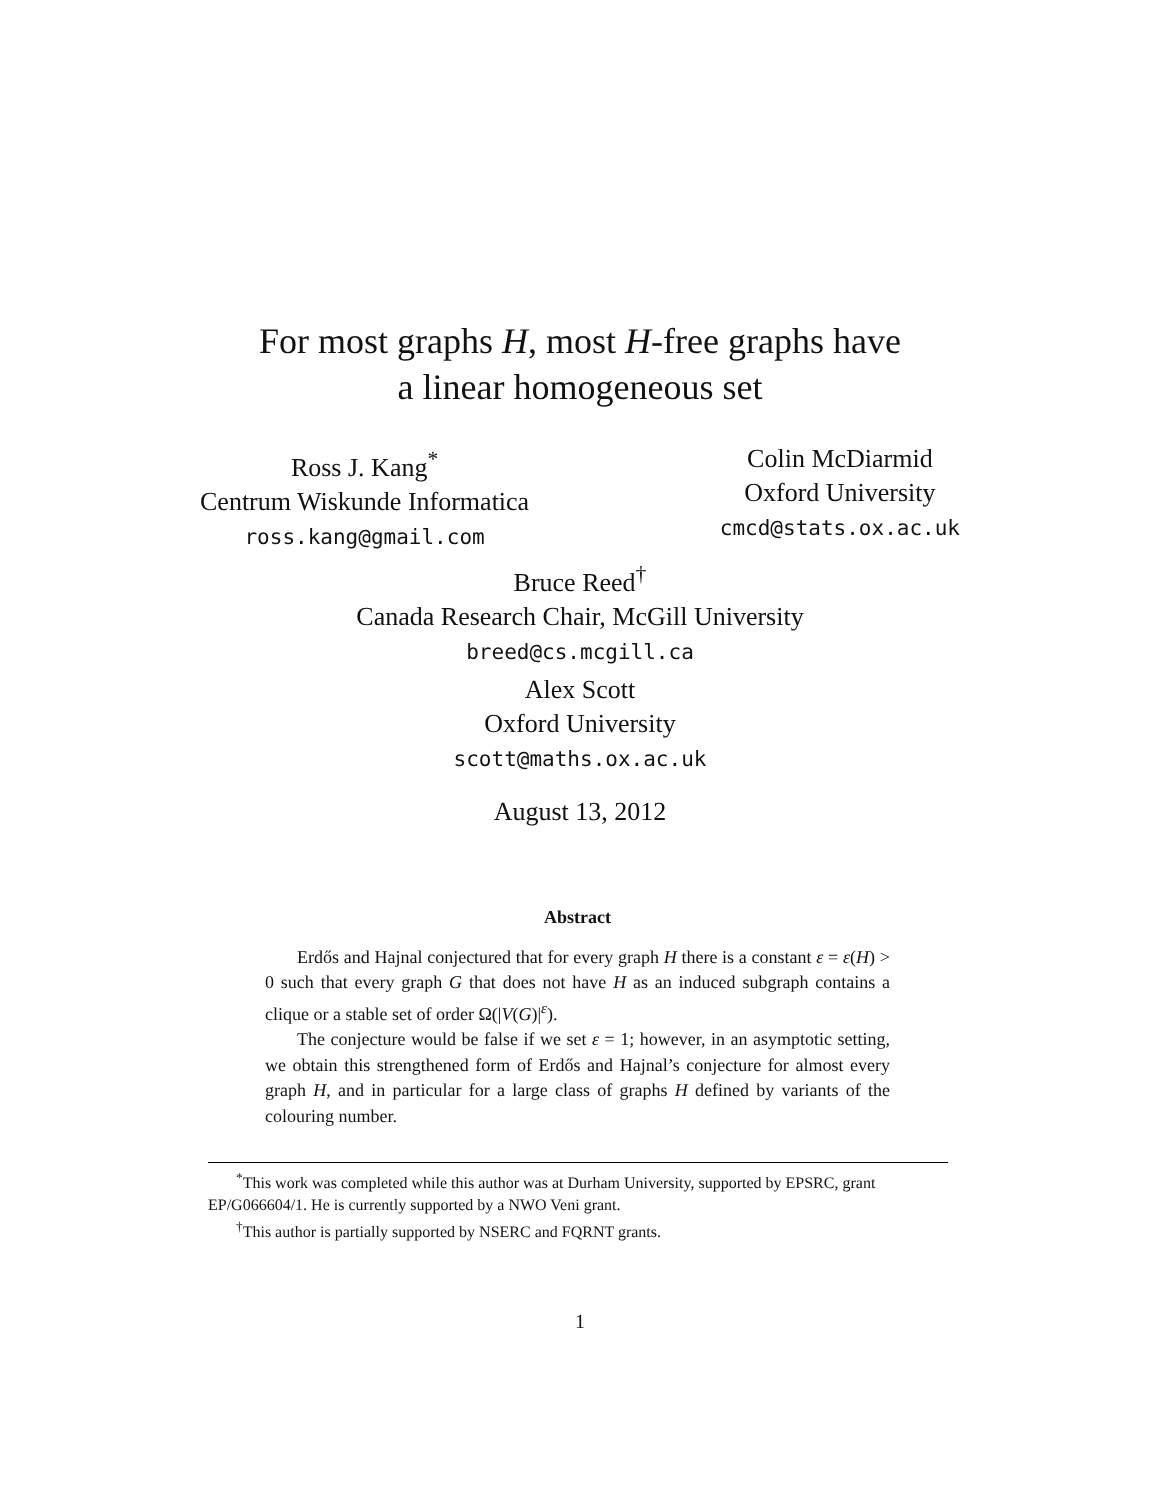For most graphs H, most H-free graphs have
a linear homogeneous set
Ross J. Kang<sup>*</sup>
Centrum Wiskunde Informatica
ross.kang@gmail.com
Colin McDiarmid
Oxford University
cmcd@stats.ox.ac.uk
Bruce Reed<sup>†</sup>
Canada Research Chair, McGill University
breed@cs.mcgill.ca
Alex Scott
Oxford University
scott@maths.ox.ac.uk
August 13, 2012
Abstract
Erdős and Hajnal conjectured that for every graph H there is a constant ε = ε(H) > 0 such that every graph G that does not have H as an induced subgraph contains a clique or a stable set of order Ω(|V(G)|<sup>ε</sup>).
The conjecture would be false if we set ε = 1; however, in an asymptotic setting, we obtain this strengthened form of Erdős and Hajnal’s conjecture for almost every graph H, and in particular for a large class of graphs H defined by variants of the colouring number.
<sup>*</sup> This work was completed while this author was at Durham University, supported by EPSRC, grant EP/G066604/1. He is currently supported by a NWO Veni grant.
<sup>†</sup> This author is partially supported by NSERC and FQRNT grants.
1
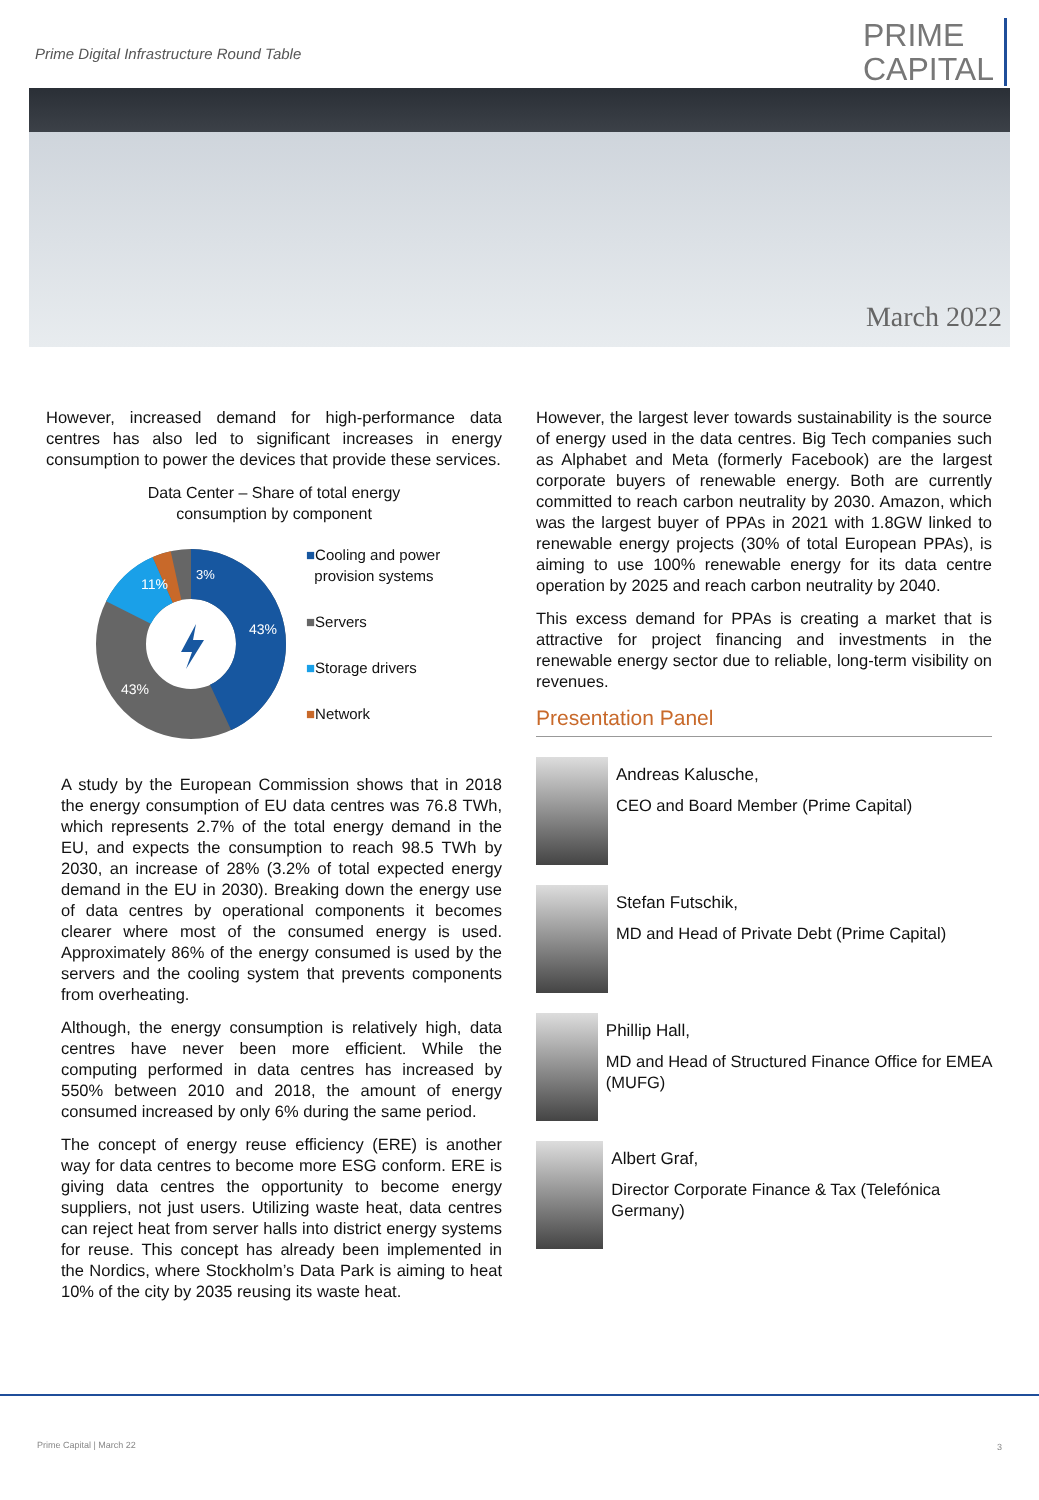Prime Digital Infrastructure Round Table
PRIME
CAPITAL
March 2022
However, increased demand for high-performance data centres has also led to significant increases in energy consumption to power the devices that provide these services.
Data Center – Share of total energy
consumption by component
3%
11%
43%
43%
■Cooling and power
provision systems
■Servers
■Storage drivers
■Network
A study by the European Commission shows that in 2018 the energy consumption of EU data centres was 76.8 TWh, which represents 2.7% of the total energy demand in the EU, and expects the consumption to reach 98.5 TWh by 2030, an increase of 28% (3.2% of total expected energy demand in the EU in 2030). Breaking down the energy use of data centres by operational components it becomes clearer where most of the consumed energy is used. Approximately 86% of the energy consumed is used by the servers and the cooling system that prevents components from overheating.
Although, the energy consumption is relatively high, data centres have never been more efficient. While the computing performed in data centres has increased by 550% between 2010 and 2018, the amount of energy consumed increased by only 6% during the same period.
The concept of energy reuse efficiency (ERE) is another way for data centres to become more ESG conform. ERE is giving data centres the opportunity to become energy suppliers, not just users. Utilizing waste heat, data centres can reject heat from server halls into district energy systems for reuse. This concept has already been implemented in the Nordics, where Stockholm’s Data Park is aiming to heat 10% of the city by 2035 reusing its waste heat.
However, the largest lever towards sustainability is the source of energy used in the data centres. Big Tech companies such as Alphabet and Meta (formerly Facebook) are the largest corporate buyers of renewable energy. Both are currently committed to reach carbon neutrality by 2030. Amazon, which was the largest buyer of PPAs in 2021 with 1.8GW linked to renewable energy projects (30% of total European PPAs), is aiming to use 100% renewable energy for its data centre operation by 2025 and reach carbon neutrality by 2040.
This excess demand for PPAs is creating a market that is attractive for project financing and investments in the renewable energy sector due to reliable, long-term visibility on revenues.
Presentation Panel
Andreas Kalusche,
CEO and Board Member (Prime Capital)
Stefan Futschik,
MD and Head of Private Debt (Prime Capital)
Phillip Hall,
MD and Head of Structured Finance Office for EMEA (MUFG)
Albert Graf,
Director Corporate Finance & Tax (Telefónica Germany)
Prime Capital | March 22 3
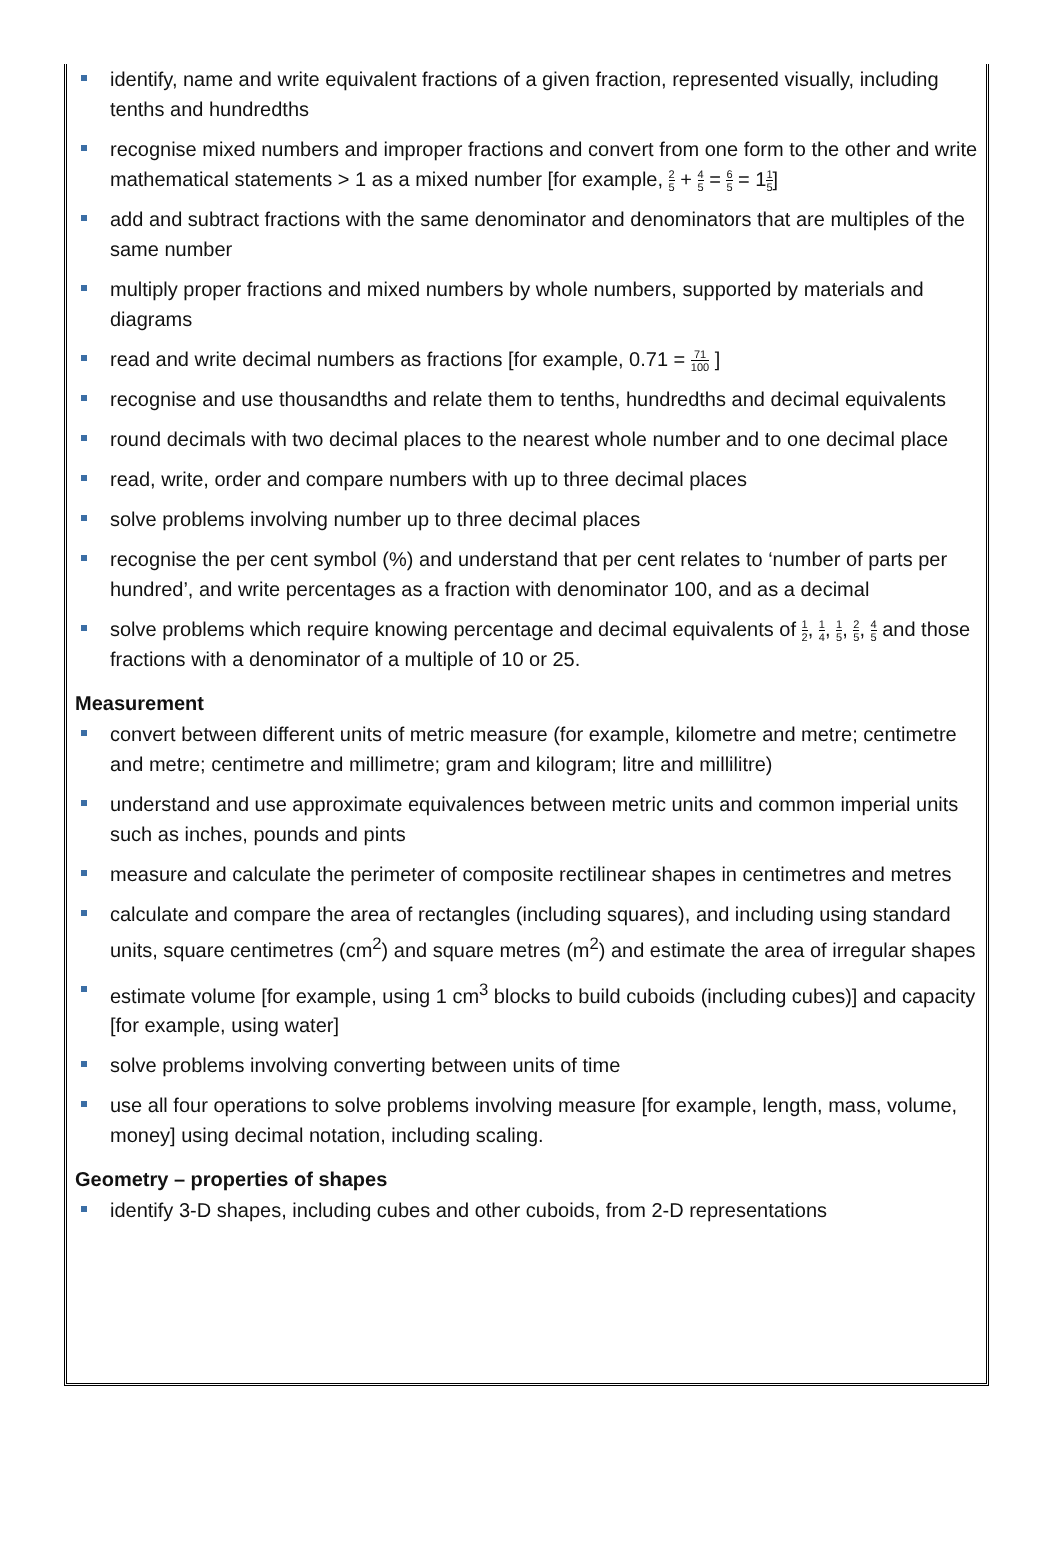identify, name and write equivalent fractions of a given fraction, represented visually, including tenths and hundredths
recognise mixed numbers and improper fractions and convert from one form to the other and write mathematical statements > 1 as a mixed number [for example, 2 5 + 4 5 = 6 5 = 11 5]
add and subtract fractions with the same denominator and denominators that are multiples of the same number
multiply proper fractions and mixed numbers by whole numbers, supported by materials and diagrams
read and write decimal numbers as fractions [for example, 0.71 = 71 100 ]
recognise and use thousandths and relate them to tenths, hundredths and decimal equivalents
round decimals with two decimal places to the nearest whole number and to one decimal place
read, write, order and compare numbers with up to three decimal places
solve problems involving number up to three decimal places
recognise the per cent symbol (%) and understand that per cent relates to ‘number of parts per hundred’, and write percentages as a fraction with denominator 100, and as a decimal
solve problems which require knowing percentage and decimal equivalents of 1 2, 1 4, 1 5, 2 5, 4 5 and those fractions with a denominator of a multiple of 10 or 25.
Measurement
convert between different units of metric measure (for example, kilometre and metre; centimetre and metre; centimetre and millimetre; gram and kilogram; litre and millilitre)
understand and use approximate equivalences between metric units and common imperial units such as inches, pounds and pints
measure and calculate the perimeter of composite rectilinear shapes in centimetres and metres
calculate and compare the area of rectangles (including squares), and including using standard units, square centimetres (cm<sup>2</sup>) and square metres (m<sup>2</sup>) and estimate the area of irregular shapes
estimate volume [for example, using 1 cm<sup>3</sup> blocks to build cuboids (including cubes)] and capacity [for example, using water]
solve problems involving converting between units of time
use all four operations to solve problems involving measure [for example, length, mass, volume, money] using decimal notation, including scaling.
Geometry – properties of shapes
identify 3-D shapes, including cubes and other cuboids, from 2-D representations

TASK TO COMPLETE: Your copy should be the entries retyped exactly, with no images in it.

RESULT:
For most graphs H, most H-free graphs have
a linear homogeneous set
Ross J. Kang<sup>*</sup>
Centrum Wiskunde Informatica
ross.kang@gmail.com
Colin McDiarmid
Oxford University
cmcd@stats.ox.ac.uk
Bruce Reed<sup>†</sup>
Canada Research Chair, McGill University
breed@cs.mcgill.ca
Alex Scott
Oxford University
scott@maths.ox.ac.uk
August 13, 2012
Abstract
Erdős and Hajnal conjectured that for every graph H there is a constant ε = ε(H) > 0 such that every graph G that does not have H as an induced subgraph contains a clique or a stable set of order Ω(|V(G)|<sup>ε</sup>).
The conjecture would be false if we set ε = 1; however, in an asymptotic setting, we obtain this strengthened form of Erdős and Hajnal’s conjecture for almost every graph H, and in particular for a large class of graphs H defined by variants of the colouring number.
<sup>*</sup> This work was completed while this author was at Durham University, supported by EPSRC, grant EP/G066604/1. He is currently supported by a NWO Veni grant.
<sup>†</sup> This author is partially supported by NSERC and FQRNT grants.
1
Prime Digital Infrastructure Round Table
PRIME
CAPITAL
March 2022
However, increased demand for high-performance data centres has also led to significant increases in energy consumption to power the devices that provide these services.
Data Center – Share of total energy
consumption by component
3%
11%
43%
43%
■Cooling and power
provision systems
■Servers
■Storage drivers
■Network
A study by the European Commission shows that in 2018 the energy consumption of EU data centres was 76.8 TWh, which represents 2.7% of the total energy demand in the EU, and expects the consumption to reach 98.5 TWh by 2030, an increase of 28% (3.2% of total expected energy demand in the EU in 2030). Breaking down the energy use of data centres by operational components it becomes clearer where most of the consumed energy is used. Approximately 86% of the energy consumed is used by the servers and the cooling system that prevents components from overheating.
Although, the energy consumption is relatively high, data centres have never been more efficient. While the computing performed in data centres has increased by 550% between 2010 and 2018, the amount of energy consumed increased by only 6% during the same period.
The concept of energy reuse efficiency (ERE) is another way for data centres to become more ESG conform. ERE is giving data centres the opportunity to become energy suppliers, not just users. Utilizing waste heat, data centres can reject heat from server halls into district energy systems for reuse. This concept has already been implemented in the Nordics, where Stockholm’s Data Park is aiming to heat 10% of the city by 2035 reusing its waste heat.
However, the largest lever towards sustainability is the source of energy used in the data centres. Big Tech companies such as Alphabet and Meta (formerly Facebook) are the largest corporate buyers of renewable energy. Both are currently committed to reach carbon neutrality by 2030. Amazon, which was the largest buyer of PPAs in 2021 with 1.8GW linked to renewable energy projects (30% of total European PPAs), is aiming to use 100% renewable energy for its data centre operation by 2025 and reach carbon neutrality by 2040.
This excess demand for PPAs is creating a market that is attractive for project financing and investments in the renewable energy sector due to reliable, long-term visibility on revenues.
Presentation Panel
Andreas Kalusche,
CEO and Board Member (Prime Capital)
Stefan Futschik,
MD and Head of Private Debt (Prime Capital)
Phillip Hall,
MD and Head of Structured Finance Office for EMEA (MUFG)
Albert Graf,
Director Corporate Finance & Tax (Telefónica Germany)
Prime Capital | March 22 3
identify, name and write equivalent fractions of a given fraction, represented visually, including tenths and hundredths
recognise mixed numbers and improper fractions and convert from one form to the other and write mathematical statements > 1 as a mixed number [for example, 2 5 + 4 5 = 6 5 = 11 5]
add and subtract fractions with the same denominator and denominators that are multiples of the same number
multiply proper fractions and mixed numbers by whole numbers, supported by materials and diagrams
read and write decimal numbers as fractions [for example, 0.71 = 71 100 ]
recognise and use thousandths and relate them to tenths, hundredths and decimal equivalents
round decimals with two decimal places to the nearest whole number and to one decimal place
read, write, order and compare numbers with up to three decimal places
solve problems involving number up to three decimal places
recognise the per cent symbol (%) and understand that per cent relates to ‘number of parts per hundred’, and write percentages as a fraction with denominator 100, and as a decimal
solve problems which require knowing percentage and decimal equivalents of 1 2, 1 4, 1 5, 2 5, 4 5 and those fractions with a denominator of a multiple of 10 or 25.
Measurement
convert between different units of metric measure (for example, kilometre and metre; centimetre and metre; centimetre and millimetre; gram and kilogram; litre and millilitre)
understand and use approximate equivalences between metric units and common imperial units such as inches, pounds and pints
measure and calculate the perimeter of composite rectilinear shapes in centimetres and metres
calculate and compare the area of rectangles (including squares), and including using standard units, square centimetres (cm<sup>2</sup>) and square metres (m<sup>2</sup>) and estimate the area of irregular shapes
estimate volume [for example, using 1 cm<sup>3</sup> blocks to build cuboids (including cubes)] and capacity [for example, using water]
solve problems involving converting between units of time
use all four operations to solve problems involving measure [for example, length, mass, volume, money] using decimal notation, including scaling.
Geometry – properties of shapes
identify 3-D shapes, including cubes and other cuboids, from 2-D representations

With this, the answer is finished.